Krzyknęłam i podwinęłam rękaw bluzki.
— Nie dam rady. Za bardzo migasz — powiedział bardzo powoli i spokojnie wyjmując strzykawkę z płynem z torby — masz tętno ponad 200, dopóki ci nie spadnie nie mogę ci tego podać.
Wzięłam powoli wdech i przytrzymałam przez chwilę powietrze w płucach. Po kilku sekundach zrobiłam jeszcze wolniejszy wydech. Powtórzyłam sekwencję kilka razy.

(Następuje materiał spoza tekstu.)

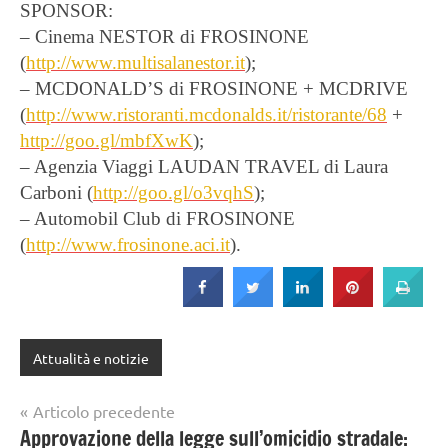
SPONSOR:
– Cinema NESTOR di FROSINONE
(
http://www.multisalanestor.it
);
– MCDONALD’S di FROSINONE + MCDRIVE
(
http://www.ristoranti.mcdonalds.it/ristorante/68
+
http://goo.gl/mbfXwK
);
– Agenzia Viaggi LAUDAN TRAVEL di Laura
Carboni (
http://goo.gl/o3vqhS
);
– Automobil Club di FROSINONE
(
http://www.frosinone.aci.it
).
Attualità e notizie
Navigazione
Articolo precedente
Approvazione della legge sull’omicidio stradale:
articoli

— Zrób to — rzekłam ponownie tym razem bardziej zdeterminowanym głosem. Nadstawiłam rękę. Jonas jedną dłonią ustabilizował mnie, a drugą wstrzyknął mi przezroczysty płyn dożylnie. Zdąrzyłam jeszcze poczuć lekkie ukłucie i odetchnąć z ulgą. Niewyraźnie, jakby przez mgłę usłyszałam jeszcze głos Jonasa. Chyba powiedział mi: słodkich snów.